--- Provided records ---

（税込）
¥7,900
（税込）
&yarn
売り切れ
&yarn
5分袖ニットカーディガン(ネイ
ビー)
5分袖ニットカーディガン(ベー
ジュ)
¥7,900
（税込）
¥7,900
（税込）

---

*Problem requirements*:
Reproduce every line of the records verbatim, keeping the original line order and line breaks.

*Solution to this exercise*:
（税込）
¥7,900
（税込）
&yarn
売り切れ
&yarn
5分袖ニットカーディガン(ネイ
ビー)
5分袖ニットカーディガン(ベー
ジュ)
¥7,900
（税込）
¥7,900
（税込）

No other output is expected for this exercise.